Random forest turned out to be the most efficient algorithm, giving an increase in the definition of peaks by 8% and their absence by 13%. Important in the context of the problem is the best interpretability of the reasons for determining the data to any of the classes. Of course, this algorithm as a whole is a black box, but for it there are relatively simple ways to extract the necessary information.
In all the algorithms described above, except for Bayesian networks, there is a “create trainer mode” parameter. Putting it on the Parameter Range, you can enable the mode in which the algorithm learns on various options for the combination of parameters within the specified ranges, and gives the best option. This feature will illuminate later.
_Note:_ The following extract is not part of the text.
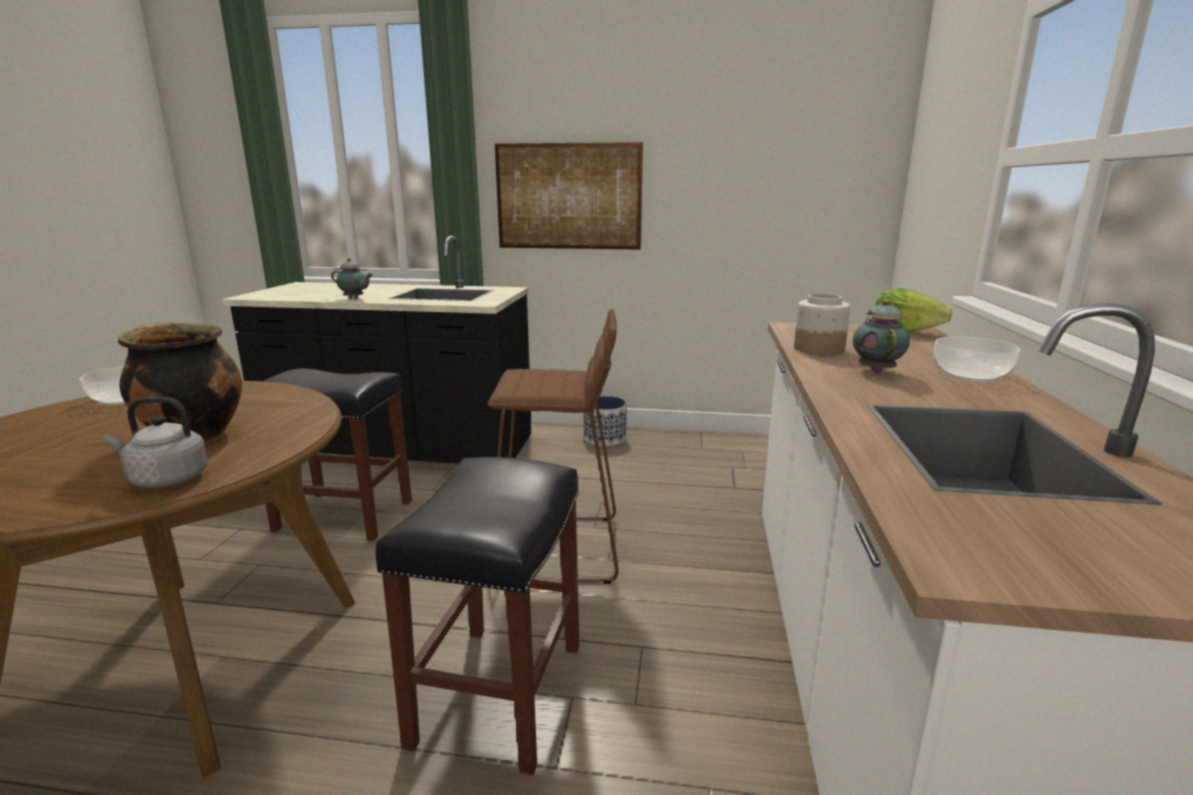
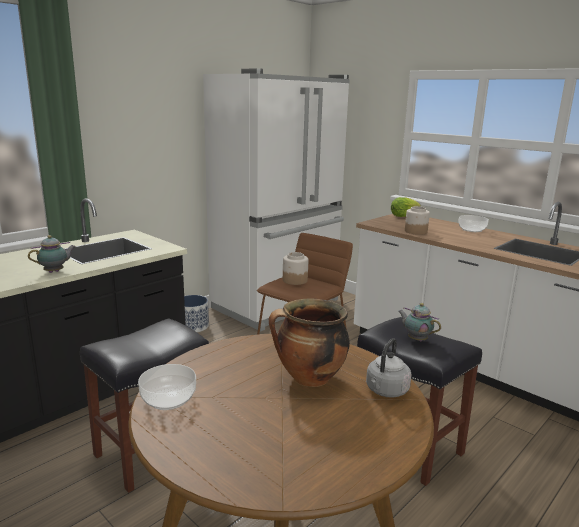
camera: 55 degrees left, 0 degrees up
picture [495,142,643,250] -> none
teapot [853,299,910,373] -> teapot moved to [398,303,441,341]
none -> white fridge [203,68,350,331]
none -> jar [283,252,308,285]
Using cross-validation to test variance
Cross-validation assessment can be used to solve various problems. For example, it is used to combat retraining in a small amount of data to isolate a separate validation sample. Now it will be required as a tool to test the ability of the current model to generalize. To do this, divide the data into ten parts and consider each of them as a test. Next, you will need to train the model on each version of the separation.
Take the algorithm that showed the best results among the others - Random Forest.

For all samples, the result is stable and quite high. The model has a good ability to generalize, and a sufficient amount of data is fed to the training.
Total
In this part of the series of articles on machine learning, we examined:
- Embedding Python scripts in the overall project scheme on the example of obtaining a data sample balanced by classes.
- Use MS Analysis Services to extract new traits from raw data.
- Cross-validation of the model to assess the stability of the result and completeness of data in the training set.
The results show a clear improvement in the accuracy and stability of the model. In the final article, we will address issues of retraining, statistical emissions and committees.
About the authors
The
WaveAccess team creates technically complex, high-load and fault-tolerant software for companies from different countries. Commentary by Alexander Azarov, Head of Machine Learning at WaveAccess:
Machine learning allows you to automate areas where expert opinions currently dominate. This makes it possible to reduce the influence of the human factor and increase the scalability of the business.